_Work order_
Your task is to repeat the entries below exactly and to leave their images out.

_Source material_
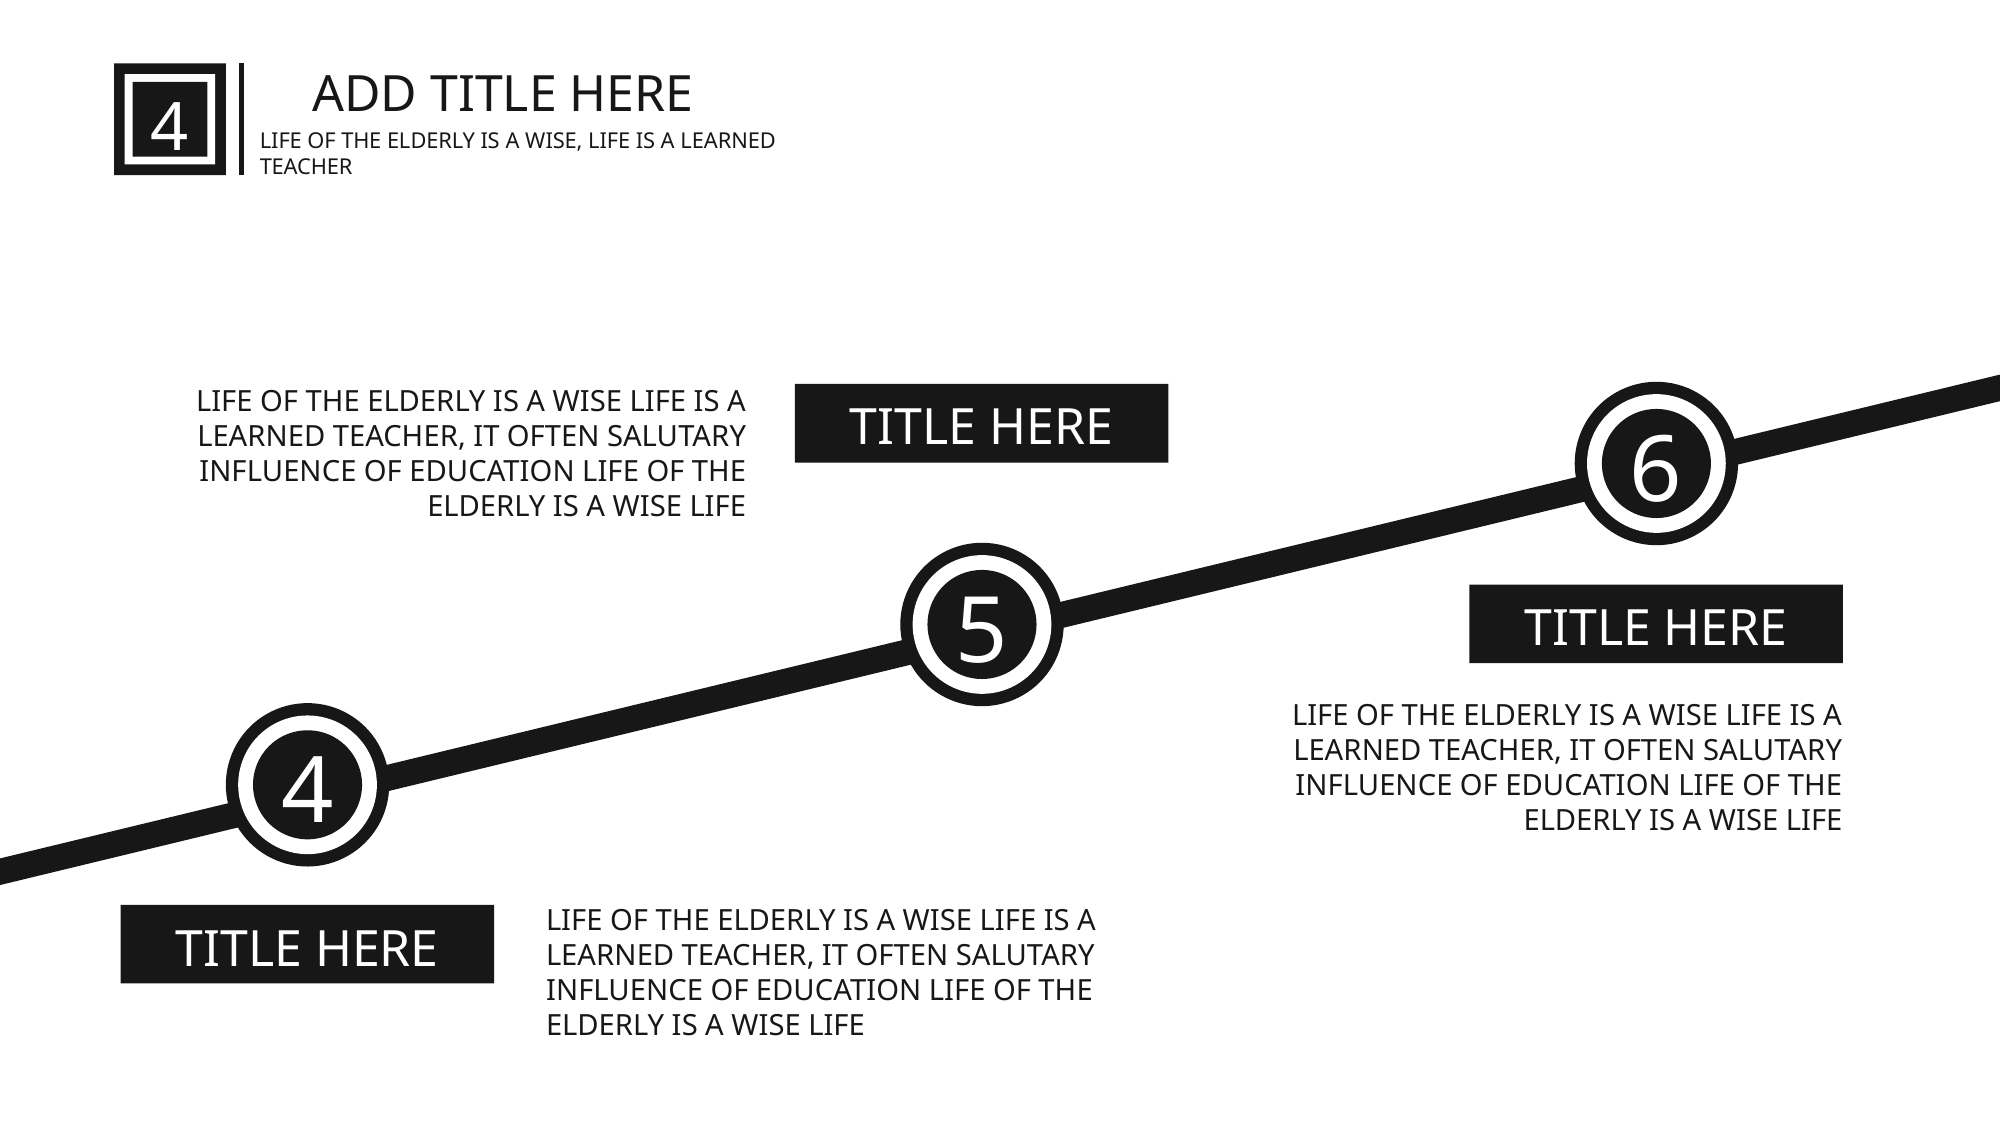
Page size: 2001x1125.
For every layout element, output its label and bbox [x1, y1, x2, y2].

text_box [390, 639, 900, 792]
text_box [225, 703, 390, 867]
text_box [1574, 381, 1739, 546]
text_box [66, 375, 1169, 532]
text_box [900, 542, 1064, 707]
text_box [1739, 373, 2000, 466]
text_box [1162, 584, 1858, 846]
text_box [120, 894, 1227, 1051]
text_box [1064, 476, 1574, 629]
text_box [114, 53, 841, 188]
text_box [0, 802, 225, 887]
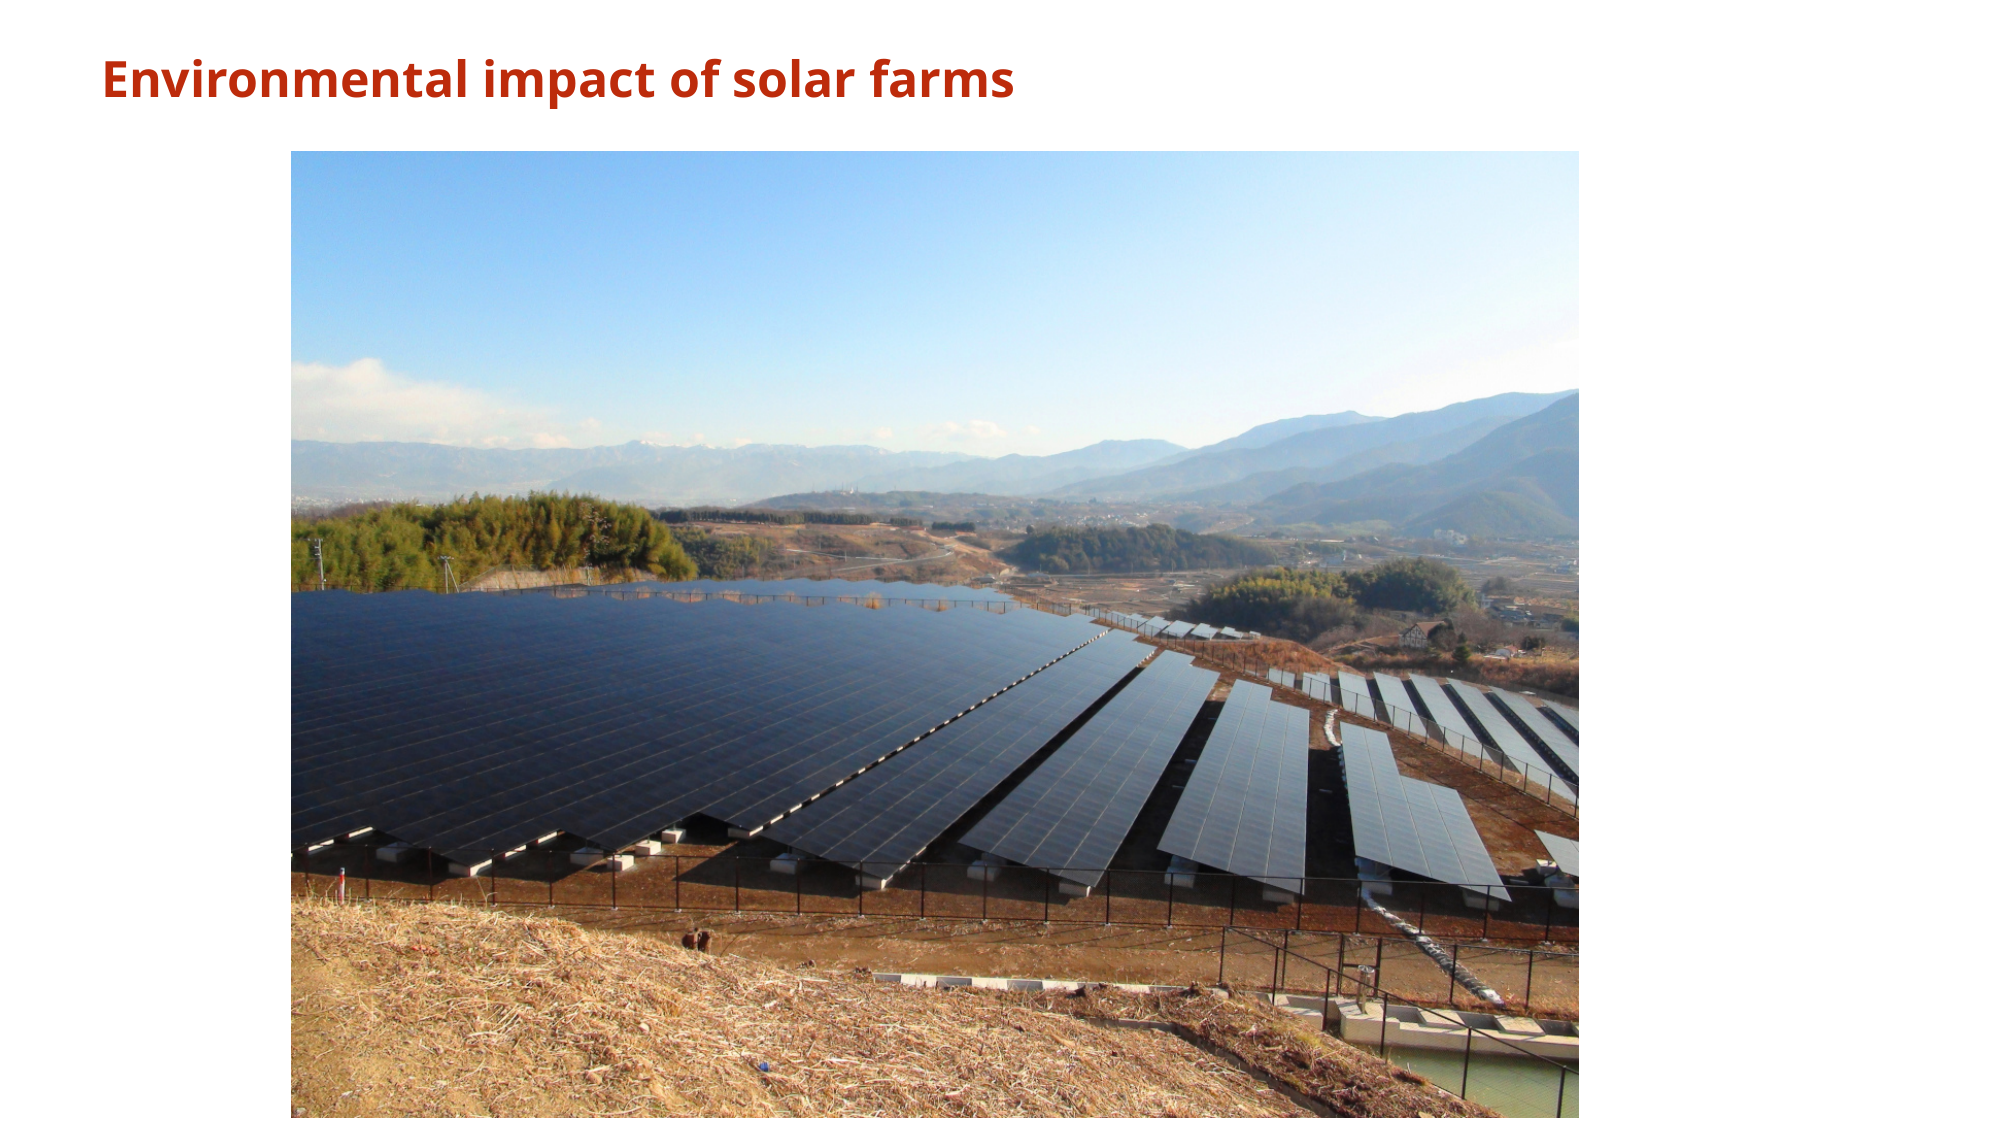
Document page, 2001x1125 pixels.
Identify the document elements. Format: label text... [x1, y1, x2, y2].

list Environmental impact of solar farms [86, 54, 1930, 161]
picture [290, 151, 1579, 1118]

_Your solution_
Page size: 2001x1125.
For every layout element, output its label and bbox [x1, y1, x2, y2].

text_box [390, 639, 900, 792]
text_box [225, 703, 390, 867]
text_box [1574, 381, 1739, 546]
text_box [66, 375, 1169, 532]
text_box [900, 542, 1064, 707]
text_box [1739, 373, 2000, 466]
text_box [1162, 584, 1858, 846]
text_box [120, 894, 1227, 1051]
text_box [1064, 476, 1574, 629]
text_box [114, 53, 841, 188]
text_box [0, 802, 225, 887]
Document page, 2001x1125 pixels.
Identify the document elements. Format: label text... [x1, y1, x2, y2].

list Environmental impact of solar farms [86, 54, 1930, 161]
picture [290, 151, 1579, 1118]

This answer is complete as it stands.